How To Prepare a Package Creation Environment

Getting ready to create Chocolatey packages requires just a few steps. Follow along here, and you'll be creating gooey Chocolatey goodness is no time flat!

First Things First

The very first thing you are going to need, if you've not got it already, is to install Chocolatey CLI. You can copy the below PowerShell code into an administrative PowerShell console to quickly install it.

📝 If you need a more advanced installation scenario, or for more information you can head over to the Chocolatey CLI installation instructions first, and then come back here when Chocolatey CLI is up and running.

Set-ExecutionPolicy Bypass -Scope Process -Force; [System.Net.ServicePointManager]::SecurityProtocol = [System.Net.ServicePointManager]::SecurityProtocol -bor 3072; iex ((New-Object System.Net.WebClient).DownloadString('https://community.chocolatey.org/install.ps1'))

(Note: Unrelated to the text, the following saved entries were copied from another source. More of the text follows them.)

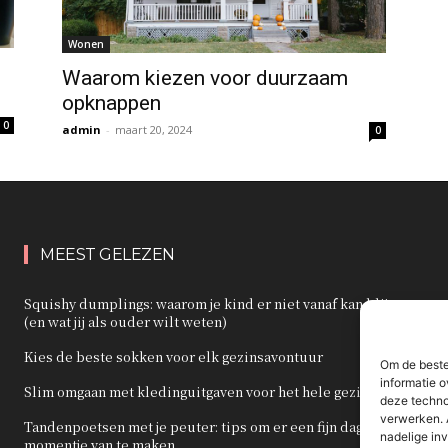
Wonen
Waarom kiezen voor duurzaam
opknappen
0
admin
-
maart 20, 2024
0
MEEST GELEZEN
Squishy dumplings: waarom je kind er niet vanaf kan blijven
(en wat jij als ouder wilt weten)
Kies de beste sokken voor elk gezinsavontuur
Om de beste
informatie o
Slim omgaan met kledinguitgaven voor het hele gezin
deze techno
verwerken. 
Tandenpoetsen met je peuter: tips om er een fijn dagelijks
nadelige in
momentje van te maken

Configuring Your Development Environment

Thankfully (if not a little obviously), everything we need to configure is available via the Chocolatey Community Repository. We'll setup the following:

  • Visual Studio Code (VS Code)
  • The PowerShell VS Code Extension
  • The Chocolatey VS Code Extension

You can run the following in an administrative PowerShell console to get up and running in one go:

choco install vscode vscode-powershell chocolatey-vscode -y --source='https://community.chocolatey.org/api/v2/'

Setting Up The Filesystem

We want an easy to reference place to perform any of the tutorials available in this Packaging Creation documentation. In a PowerShell console create a ~\tutorials directory with the following command:

New-Item ~\tutorials -ItemType Directory

Configure a Source For Tutorials

While working through the various tutorials here, you'll likely want to actually install, upgrade, and uninstall the packages you create to see the fruits of your labor.

The easiest way to do that is to configure a source for those packages to be stored. In an administrative PowerShell console set that source up with the following:

choco source add --name='Tutorials' --source="$(Convert-Path ~/tutorials)"

Oh, and don't worry, the tutorials available here all ensure that the packages you create as part of the tutorial end up here. The important thing is that you actually have the source!

You're Done!

Oh, SWEET! You're all ready to begin working through the tutorials here. Before long you'll be a Master Chocolatier. Happy Packaging!